Per comprendere bene il significato dell’arrivo di Erdogan in Egitto è sufficiente osservare la composizione della delegazione che lo ha accompagnato, costituita da ben sette ministri e tre consiglieri: il ministro degli Esteri, quello dell’Economia, della Difesa, della Salute, dell’Industria e della Tecnologia, del Commercio e quello della Famiglia. Nel Nord Africa la Turchia è il primo partner dell’Egitto. Il presidente Erdogan e Sisi, hanno firmato la dichiarazione congiunta sulla ristrutturazione delle riunioni del Consiglio di cooperazione strategica ad alto livello e hanno concordato di aumentare il volume degli scambi commerciali portandoli dagli attuali 2 miliardi di dollari ai 15 nel più breve tempo possibile.
Le parti hanno discusso anche della questione del rinnovo degli accordi esistenti o della stipula di nuovi per far avanzare ulteriormente le relazioni economiche. Per la Turchia, quello del Mediterraneo orientale è uno degli argomenti più importanti da affrontare, riguardo al quale spera di giungere alla firma di un accordo sulla giurisdizione dei confini marittimi per lo sfruttamento delle risorse energetiche nei fondali di quel mare. L’Egitto mostra molto interesse ai prodotti dell’industria della difesa di Ankara. Il ministro degli Esteri turco Fidan in una delle sue ultime dichiarazioni ha sottolineato l’interesse del Cairo per i droni di fabbricazione turca e sarebbe già imminente una commessa.
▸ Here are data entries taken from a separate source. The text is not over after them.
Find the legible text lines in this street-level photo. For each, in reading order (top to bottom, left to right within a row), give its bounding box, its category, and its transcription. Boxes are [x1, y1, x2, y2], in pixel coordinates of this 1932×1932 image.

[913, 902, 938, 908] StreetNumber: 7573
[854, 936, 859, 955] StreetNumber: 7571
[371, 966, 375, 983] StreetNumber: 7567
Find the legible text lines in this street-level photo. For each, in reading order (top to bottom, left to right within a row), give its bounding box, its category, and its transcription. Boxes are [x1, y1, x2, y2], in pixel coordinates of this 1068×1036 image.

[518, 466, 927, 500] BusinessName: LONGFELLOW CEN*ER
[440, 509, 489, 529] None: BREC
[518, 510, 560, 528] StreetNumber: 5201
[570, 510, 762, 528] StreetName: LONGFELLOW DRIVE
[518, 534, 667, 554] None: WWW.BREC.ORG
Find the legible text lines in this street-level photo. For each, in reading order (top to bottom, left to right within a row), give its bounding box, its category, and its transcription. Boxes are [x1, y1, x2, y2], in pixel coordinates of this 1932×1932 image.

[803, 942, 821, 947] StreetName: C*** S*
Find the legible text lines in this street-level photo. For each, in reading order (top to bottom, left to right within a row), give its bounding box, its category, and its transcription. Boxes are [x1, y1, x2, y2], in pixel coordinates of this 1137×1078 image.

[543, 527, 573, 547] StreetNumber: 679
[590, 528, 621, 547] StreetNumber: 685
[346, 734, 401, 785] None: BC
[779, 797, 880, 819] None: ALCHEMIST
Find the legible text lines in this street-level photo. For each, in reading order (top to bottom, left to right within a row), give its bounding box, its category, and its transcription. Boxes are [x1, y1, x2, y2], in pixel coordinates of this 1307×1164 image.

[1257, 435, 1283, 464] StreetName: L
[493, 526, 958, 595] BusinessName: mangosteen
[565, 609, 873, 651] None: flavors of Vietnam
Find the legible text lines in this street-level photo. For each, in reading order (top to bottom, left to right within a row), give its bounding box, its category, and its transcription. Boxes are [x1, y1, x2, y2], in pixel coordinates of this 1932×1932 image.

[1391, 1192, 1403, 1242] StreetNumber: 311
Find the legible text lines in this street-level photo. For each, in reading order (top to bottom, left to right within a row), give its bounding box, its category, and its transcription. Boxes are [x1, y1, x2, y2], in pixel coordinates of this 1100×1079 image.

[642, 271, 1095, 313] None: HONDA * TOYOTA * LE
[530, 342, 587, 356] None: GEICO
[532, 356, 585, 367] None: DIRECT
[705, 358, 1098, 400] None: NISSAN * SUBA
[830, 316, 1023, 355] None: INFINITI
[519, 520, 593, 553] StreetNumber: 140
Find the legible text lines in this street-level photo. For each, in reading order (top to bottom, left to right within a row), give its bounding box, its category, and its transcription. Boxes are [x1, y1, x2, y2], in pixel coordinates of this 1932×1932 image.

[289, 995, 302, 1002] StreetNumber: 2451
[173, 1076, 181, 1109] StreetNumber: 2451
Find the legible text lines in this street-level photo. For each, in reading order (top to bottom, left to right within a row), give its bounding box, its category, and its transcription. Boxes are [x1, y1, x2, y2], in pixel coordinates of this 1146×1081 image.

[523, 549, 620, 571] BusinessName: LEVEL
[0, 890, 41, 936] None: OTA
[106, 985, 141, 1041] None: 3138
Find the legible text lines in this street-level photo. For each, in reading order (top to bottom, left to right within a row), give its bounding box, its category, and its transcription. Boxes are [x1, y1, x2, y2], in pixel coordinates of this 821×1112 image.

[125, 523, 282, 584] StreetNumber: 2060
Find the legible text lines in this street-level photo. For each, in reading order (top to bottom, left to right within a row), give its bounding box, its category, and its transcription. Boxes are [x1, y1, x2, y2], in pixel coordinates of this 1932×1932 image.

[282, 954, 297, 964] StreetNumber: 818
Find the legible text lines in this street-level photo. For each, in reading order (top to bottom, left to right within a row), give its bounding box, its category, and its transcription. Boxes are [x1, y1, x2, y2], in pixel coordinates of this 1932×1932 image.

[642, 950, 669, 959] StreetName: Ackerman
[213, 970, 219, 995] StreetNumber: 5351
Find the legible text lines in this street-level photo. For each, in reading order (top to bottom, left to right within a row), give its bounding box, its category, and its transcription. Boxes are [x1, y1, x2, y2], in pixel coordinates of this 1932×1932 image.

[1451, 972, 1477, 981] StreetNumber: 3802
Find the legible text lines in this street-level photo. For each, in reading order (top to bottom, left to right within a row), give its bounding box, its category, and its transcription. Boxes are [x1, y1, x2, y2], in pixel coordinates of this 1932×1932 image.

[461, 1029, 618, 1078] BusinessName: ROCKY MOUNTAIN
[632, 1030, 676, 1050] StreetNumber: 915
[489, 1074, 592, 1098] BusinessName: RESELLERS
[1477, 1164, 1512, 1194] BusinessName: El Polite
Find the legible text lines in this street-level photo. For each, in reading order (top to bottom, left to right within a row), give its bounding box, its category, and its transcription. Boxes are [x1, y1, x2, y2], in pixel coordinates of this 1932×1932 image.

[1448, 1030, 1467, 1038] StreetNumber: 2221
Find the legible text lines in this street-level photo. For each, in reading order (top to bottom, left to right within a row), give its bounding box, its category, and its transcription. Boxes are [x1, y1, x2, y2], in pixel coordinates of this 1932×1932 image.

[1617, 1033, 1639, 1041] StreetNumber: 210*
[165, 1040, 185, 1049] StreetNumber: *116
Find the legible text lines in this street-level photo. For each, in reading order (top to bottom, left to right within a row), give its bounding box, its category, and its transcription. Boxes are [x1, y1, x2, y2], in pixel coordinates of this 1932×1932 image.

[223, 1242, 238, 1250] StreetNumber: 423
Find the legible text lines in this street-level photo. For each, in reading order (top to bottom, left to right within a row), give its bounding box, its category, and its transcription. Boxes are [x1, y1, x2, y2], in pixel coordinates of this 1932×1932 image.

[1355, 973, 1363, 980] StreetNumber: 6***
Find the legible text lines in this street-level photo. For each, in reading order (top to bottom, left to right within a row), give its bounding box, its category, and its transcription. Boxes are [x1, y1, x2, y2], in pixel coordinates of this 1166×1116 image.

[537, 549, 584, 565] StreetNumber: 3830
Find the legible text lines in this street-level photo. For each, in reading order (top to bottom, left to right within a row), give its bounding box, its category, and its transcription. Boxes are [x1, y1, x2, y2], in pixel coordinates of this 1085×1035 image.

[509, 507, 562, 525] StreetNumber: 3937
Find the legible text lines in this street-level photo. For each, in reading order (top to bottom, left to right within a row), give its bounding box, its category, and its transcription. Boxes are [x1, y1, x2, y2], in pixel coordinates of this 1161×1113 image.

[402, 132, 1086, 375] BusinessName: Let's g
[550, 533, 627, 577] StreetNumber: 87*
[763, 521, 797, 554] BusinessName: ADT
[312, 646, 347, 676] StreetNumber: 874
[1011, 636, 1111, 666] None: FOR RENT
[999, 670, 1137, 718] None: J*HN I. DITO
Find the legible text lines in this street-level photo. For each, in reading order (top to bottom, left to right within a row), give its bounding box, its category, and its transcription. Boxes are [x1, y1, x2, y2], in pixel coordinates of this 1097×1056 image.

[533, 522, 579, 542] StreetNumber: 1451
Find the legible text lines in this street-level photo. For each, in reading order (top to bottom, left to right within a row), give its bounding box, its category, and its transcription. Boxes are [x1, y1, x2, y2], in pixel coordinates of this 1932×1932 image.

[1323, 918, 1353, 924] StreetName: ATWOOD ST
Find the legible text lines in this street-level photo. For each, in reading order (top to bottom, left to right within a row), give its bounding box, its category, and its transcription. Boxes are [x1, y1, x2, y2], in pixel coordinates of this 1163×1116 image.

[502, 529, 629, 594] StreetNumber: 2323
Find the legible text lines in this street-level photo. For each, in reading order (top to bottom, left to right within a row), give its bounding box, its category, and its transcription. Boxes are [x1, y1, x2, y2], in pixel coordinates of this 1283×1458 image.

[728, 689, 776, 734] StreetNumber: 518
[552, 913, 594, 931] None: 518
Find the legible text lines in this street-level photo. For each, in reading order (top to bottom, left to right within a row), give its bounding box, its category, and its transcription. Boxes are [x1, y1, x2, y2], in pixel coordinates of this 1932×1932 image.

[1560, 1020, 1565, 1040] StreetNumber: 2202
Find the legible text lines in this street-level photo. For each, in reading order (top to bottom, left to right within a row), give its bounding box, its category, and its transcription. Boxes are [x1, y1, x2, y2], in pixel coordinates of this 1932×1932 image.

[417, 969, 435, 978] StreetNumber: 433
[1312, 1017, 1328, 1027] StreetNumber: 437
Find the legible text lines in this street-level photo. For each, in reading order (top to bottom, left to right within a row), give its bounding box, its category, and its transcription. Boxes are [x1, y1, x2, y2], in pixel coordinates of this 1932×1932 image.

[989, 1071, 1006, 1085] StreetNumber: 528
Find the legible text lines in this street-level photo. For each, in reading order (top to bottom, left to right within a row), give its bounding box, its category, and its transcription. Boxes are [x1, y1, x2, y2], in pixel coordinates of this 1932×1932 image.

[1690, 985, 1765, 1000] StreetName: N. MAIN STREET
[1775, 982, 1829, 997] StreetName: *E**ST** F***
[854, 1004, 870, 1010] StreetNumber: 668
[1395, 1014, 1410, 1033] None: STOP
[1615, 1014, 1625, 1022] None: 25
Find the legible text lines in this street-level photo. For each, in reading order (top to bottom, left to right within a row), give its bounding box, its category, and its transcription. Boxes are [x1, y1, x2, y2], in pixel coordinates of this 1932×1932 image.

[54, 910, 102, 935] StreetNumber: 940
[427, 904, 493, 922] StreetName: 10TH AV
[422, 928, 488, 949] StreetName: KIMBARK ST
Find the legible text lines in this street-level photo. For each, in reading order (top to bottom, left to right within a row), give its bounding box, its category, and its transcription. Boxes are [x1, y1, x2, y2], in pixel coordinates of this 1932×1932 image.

Nell’incontro i due leader hanno anche affrontato il tema scottante della situazione a Gaza e dell’operazione militare in corso di Israele contro Hamas e la conseguente gravissima crisi umanitaria e la preoccupante questione della sicurezza regionale. Sebbene Egitto e Turchia condividano gli stessi obiettivi sulla questione palestinese, il delicato equilibrio delle relazioni del Cairo con Israele e le sue preoccupazioni sulla sicurezza, con particolare riguardo al confine di Rafah, inducono l’Egitto a seguire una politica diversa da quella filo Hamas adottata dalla Turchia sia in termini di retorica che di pratica.
La visita al Cairo di Erdogan è storica non solo per il ritorno a pacifici e produttivi rapporti tra le due potenze regionali, ma anche per tutto il contesto della regione. Non è un caso che questa visita è stata seguita da vicino da Israele, Repubblica di Cipro, Grecia, Libia, Sudan e da diversi paesi arabi. La Turchia, che era in contrasto con l’Arabia Saudita e i paesi del Golfo che sostenevano Sisi, si era trovata isolata dallo sviluppo dell’equazione energetica nel Mediterraneo orientale a causa delle fredde relazioni con Egitto, Israele e con la Repubblica di Cipro, ed era entrata in un periodo di “preziosa solitudine”. Con l’incontro tra Erdogan e Sisi, ora Ankara sembra essere completamente uscita da quella “solitudine” regionale e può tornare a giocare il ruolo a cui si sente chiamata e cioè quello di pivot nelle questioni regionali, di “facilitatore” di pace nelle varie crisi e può rientrare nella partita energetica per lo sfruttamento delle risorse nel Mediterraneo oriental.